◆ TRECHO DO TEXTO:
Por que o demônio Asmodeu fugiu quando Tobias queimou coração e
fígado de peixe?
Já
vimos, em uma questão anterior, que a matéria não tem poder algum
(em si mesma) que possa influir diretamente no espírito. Também
fizemos diferenciações concernentes a essa afirmação. Dito que
foi anteriormente, não foi, propriamente falando, alguma virtude
própria do coração e/ou fígado de peixe que fizera expulsar
Asmodeu, mas a obediência ao que o Anjo que lhe disse que fizesse. É
a obediência, e não aquelas vísceras, que propiciaram o exorcismo.
Em outras palavras: não é a matéria empregada no cumprimento da
ordem, senão o Poder de Deus, que expulsa o Demônio.
Do
mesmo modo, quando Deus, no Antigo Testamento, ordenara que se
sacrificasse um cordeiro no altar do Templo, visando a purificação
dos pecados, Ele sabia que a matéria que ali morria não propiciava
perdão algum, nem qualquer efeito espiritual, mas sim a obediência
a Deus, que prescrevia esse rito, o que purificava e provocava
efeitos espirituais. O rito, em si, não purificava, e era
tão-somente a verificação dessa obediência, sua confirmação
simbólica.

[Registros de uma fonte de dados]
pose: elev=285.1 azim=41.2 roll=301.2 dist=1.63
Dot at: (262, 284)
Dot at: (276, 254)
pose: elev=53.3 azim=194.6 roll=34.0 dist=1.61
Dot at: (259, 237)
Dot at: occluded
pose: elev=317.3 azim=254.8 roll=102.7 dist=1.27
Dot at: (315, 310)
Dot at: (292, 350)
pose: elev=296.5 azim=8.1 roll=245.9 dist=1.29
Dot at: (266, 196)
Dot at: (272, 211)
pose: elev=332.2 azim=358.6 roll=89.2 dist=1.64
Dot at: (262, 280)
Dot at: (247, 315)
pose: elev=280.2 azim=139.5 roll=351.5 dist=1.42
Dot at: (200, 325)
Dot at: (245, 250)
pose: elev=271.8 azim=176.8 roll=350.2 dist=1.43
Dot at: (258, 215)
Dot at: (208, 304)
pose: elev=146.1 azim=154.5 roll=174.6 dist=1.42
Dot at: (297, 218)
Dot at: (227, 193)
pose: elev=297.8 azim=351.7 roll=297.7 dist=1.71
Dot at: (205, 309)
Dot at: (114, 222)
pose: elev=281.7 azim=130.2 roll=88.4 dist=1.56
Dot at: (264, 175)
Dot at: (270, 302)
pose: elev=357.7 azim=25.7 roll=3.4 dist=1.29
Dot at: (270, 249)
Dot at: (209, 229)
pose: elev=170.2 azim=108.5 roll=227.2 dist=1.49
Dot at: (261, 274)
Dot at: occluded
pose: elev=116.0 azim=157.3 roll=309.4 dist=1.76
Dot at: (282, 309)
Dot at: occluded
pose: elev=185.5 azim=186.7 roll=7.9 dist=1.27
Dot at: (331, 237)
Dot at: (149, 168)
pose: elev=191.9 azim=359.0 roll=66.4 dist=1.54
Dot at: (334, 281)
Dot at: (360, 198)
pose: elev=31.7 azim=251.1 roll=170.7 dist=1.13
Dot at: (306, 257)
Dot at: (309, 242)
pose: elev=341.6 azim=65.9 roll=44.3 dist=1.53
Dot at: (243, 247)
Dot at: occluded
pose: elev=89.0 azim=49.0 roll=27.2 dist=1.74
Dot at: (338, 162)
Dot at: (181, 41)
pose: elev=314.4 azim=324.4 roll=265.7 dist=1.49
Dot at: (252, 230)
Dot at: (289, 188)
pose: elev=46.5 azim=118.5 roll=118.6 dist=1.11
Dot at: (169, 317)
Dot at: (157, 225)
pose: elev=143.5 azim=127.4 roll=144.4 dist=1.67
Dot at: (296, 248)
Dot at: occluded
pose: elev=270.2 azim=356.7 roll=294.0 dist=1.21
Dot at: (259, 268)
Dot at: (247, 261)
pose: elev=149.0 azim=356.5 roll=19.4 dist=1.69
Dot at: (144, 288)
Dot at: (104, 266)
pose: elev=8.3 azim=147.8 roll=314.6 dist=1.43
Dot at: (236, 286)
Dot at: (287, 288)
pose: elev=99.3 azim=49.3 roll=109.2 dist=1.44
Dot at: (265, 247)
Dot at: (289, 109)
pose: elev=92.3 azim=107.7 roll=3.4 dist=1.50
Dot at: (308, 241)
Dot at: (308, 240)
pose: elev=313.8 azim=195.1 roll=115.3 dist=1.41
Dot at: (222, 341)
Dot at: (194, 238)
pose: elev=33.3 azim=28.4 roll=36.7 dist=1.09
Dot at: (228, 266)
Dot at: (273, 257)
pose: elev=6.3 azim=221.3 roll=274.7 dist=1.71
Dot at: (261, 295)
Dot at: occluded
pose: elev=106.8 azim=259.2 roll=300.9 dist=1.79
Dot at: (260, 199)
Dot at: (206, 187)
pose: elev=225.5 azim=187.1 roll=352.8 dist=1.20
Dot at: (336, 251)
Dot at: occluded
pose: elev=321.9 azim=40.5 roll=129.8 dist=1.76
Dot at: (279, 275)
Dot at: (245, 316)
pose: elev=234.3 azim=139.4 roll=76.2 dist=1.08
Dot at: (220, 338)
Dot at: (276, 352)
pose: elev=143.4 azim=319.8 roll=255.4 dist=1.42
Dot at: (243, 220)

◆ INSTRUÇÕES DA TAREFA:
Segundo o trecho sobre a fuga de Asmodeu, o que propiciou o exorcismo?

◆ RESPOSTA:
A obediência ao que o Anjo mandou fazer, e não as vísceras do peixe.